> _Prompt 1_
Copy the part of the forum thread on personality tests that opens with the words containing "I don't put" and closes with "and post-Jungian literature.".
> _Prompt 2_
Name every forum username that appears in the thread on personality tests, whether as a poster or as someone quoted.

== Study text

Pyrian on 22/6/2020 at 23:25
Quote Posted by Gryzemuis
If that is derailing this thread, then I don't know what we're supposed to talk about.
Bad personality tests?
Starker on 23/6/2020 at 00:11
Quote Posted by Pyrian
It's 50%-75% bunk. Just bunk. We can tell from the data that there's no underlying personality trait for at least 2 of the 4 dichotomies (and that there
is for just one of them, introversion/extroversion). You could associate any random set of uncorrelated questions and/or answer completely randomly and get a very similar distribution of answers that MBTI gets.
Even the basic extraversion/introversion dichotomy is often misunderstood and misinterpreted, the former being perceived as something more positive and desirable and extraverted people being seen as more natural leaders.
I don't put much stock in Jung myself, but it's hard to deny how influential he was on 20th century thinking, to the point where you can talk about pre-Jungian and post-Jungian literature.

====
== Given material

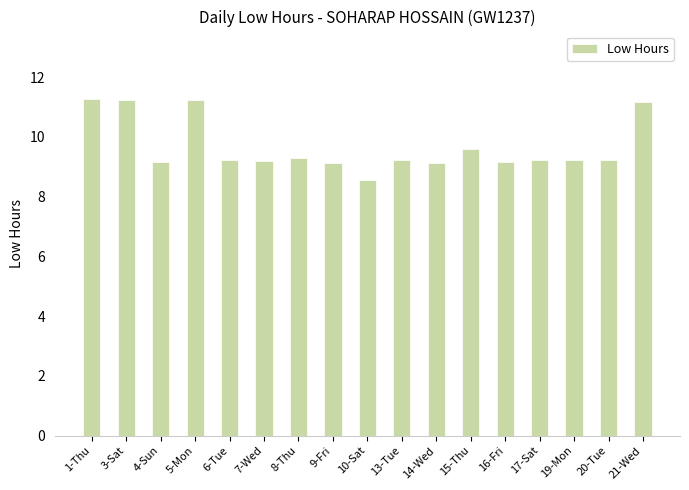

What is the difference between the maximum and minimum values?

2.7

====

> _Written reply 1_
I don't put much stock in Jung myself, but it's hard to deny how influential he was on 20th century thinking, to the point where you can talk about pre-Jungian and post-Jungian literature.

> _Written reply 2_
Pyrian, Gryzemuis, Starker